Be very careful. Many professional money managers, those folks who handle multi-million dollar portfolios, believe, as I do, that the market is much higher than it should be - oversold. Technical indicators show many stocks as being very highly priced. Furthermore, there is often a substantial correction which occurs in markets of the type we have just experienced, and the correction has not yet occurred. With the housing market still in crisis and staying there for at least another year and with effective unemployment pushing 17%, I'd be cautious and invest conservatively. As NEPrep noted, diversity is very important.

sharkhunter

April 14th, 2010 at 10:23 AM ^

and many individual stocks are pushing highs, I would wait for another crumble, maybe buy some specific funds that deal with banks or latin am. imax is really hot now b/c of the whole 3D craze, apple is hot, baidu is pretty hot not sure if it will go down, some bank stocks are good and visa and mc will always be good b/c we spend what we don't have.

PeterKlima

April 14th, 2010 at 10:14 AM ^

Sorry, I can't condone on-line gambling... or gambling of any kind really.

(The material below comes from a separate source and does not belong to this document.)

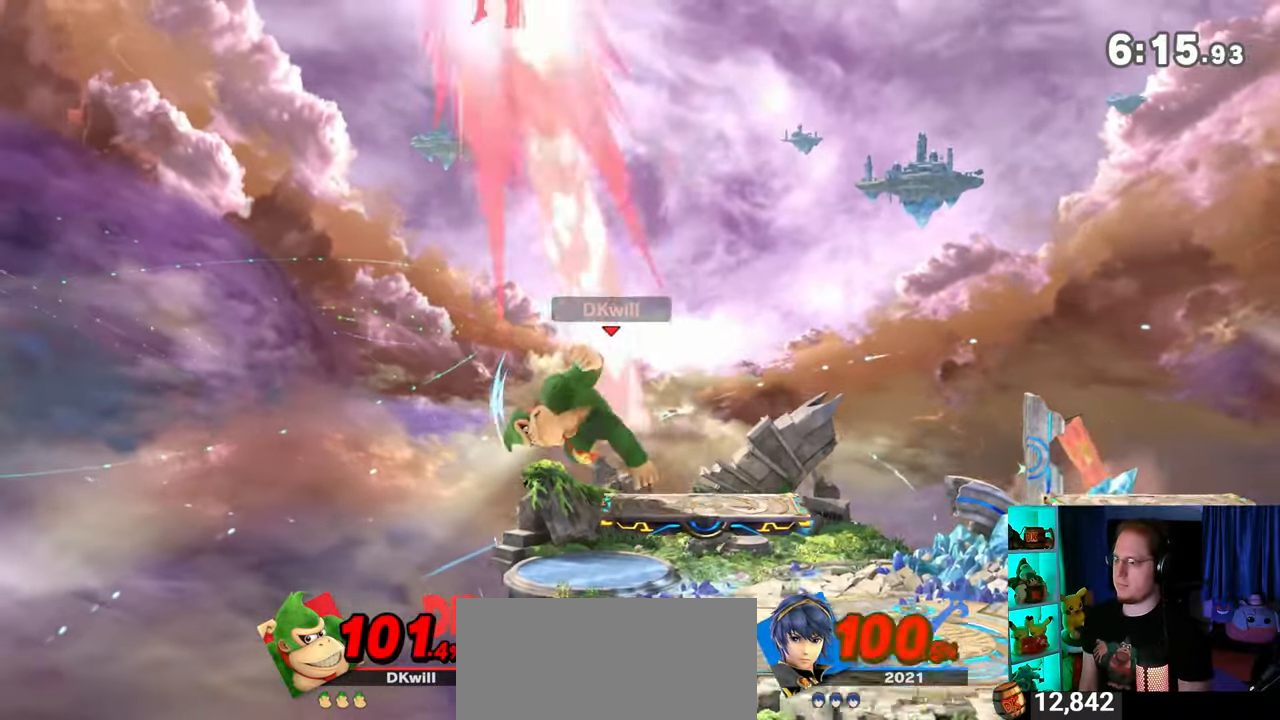
{"buttons": [], "left_stick": "center", "right_stick": "center", "events": [[250, "left_stick", "right"], [450, "left_stick", "center"]]}
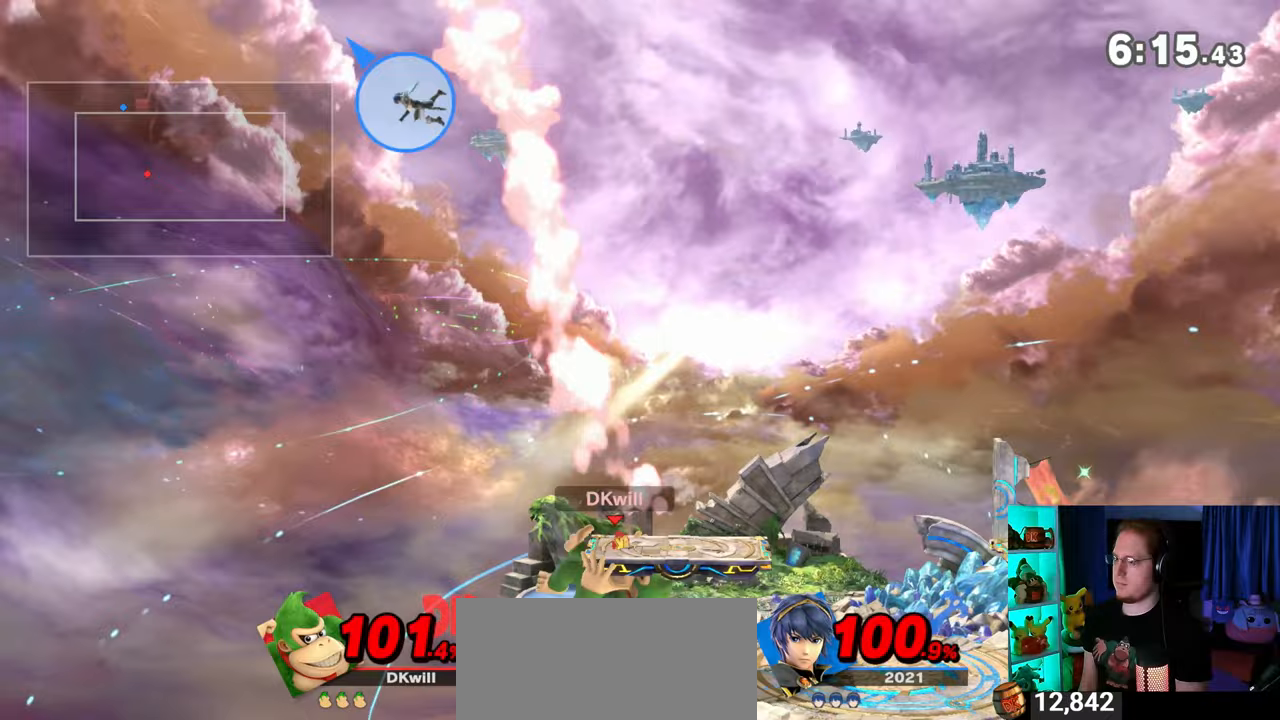
{"buttons": [], "left_stick": "left", "right_stick": "center", "events": [[133, "Y", "down"], [200, "left_stick", "left"], [350, "Y", "up"]]}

The institutional players/house always win and the little guy just drinks beer and looks stupid while they slowly take his money and fool him into thinking that losing money is "fun." Day trading (as opposed to long-term investing) is just that.... gambling. Plus, you probably know less about the companies you gamble on than the sports teams you would bet on. If anything, you are just providing revenue for the truly informed and/or "microsecond trading" professionals. You really think you have any shot at "making money" on the outside looking in? If you are going to throw your money away, look at spending it on club level seats for Michigan football or maybe on a trip to our bowl game this year.

mejunglechop

April 14th, 2010 at 10:40 AM ^

The truly informed are fewer than you think. Making your money as a financial analyst has more to do with being able to sell your services than it does with knowing the market.

Steve in PA

April 14th, 2010 at 10:18 AM ^

That's the best stock market advice you'll ever get. Professional advice (either books or paid consultants) and index funds are all amateurs should get involved with. Outside of those sources of information you'll probably do better and have more fun in Vegas. Edit: CG beat me, but I'll leave this since I included a bit more but he's correct.

Oscar Goldman

April 14th, 2010 at 10:29 AM ^

investing in canada is something to consider - especially if you think commodities are going to gain value. i would talk to someone about the currency situation first though, to protect your investment vs. higher CDN dollar. as far as message boards, i agree with the comments above, but do think with some research and education it is definitely more beneficial than pure gambling IMO.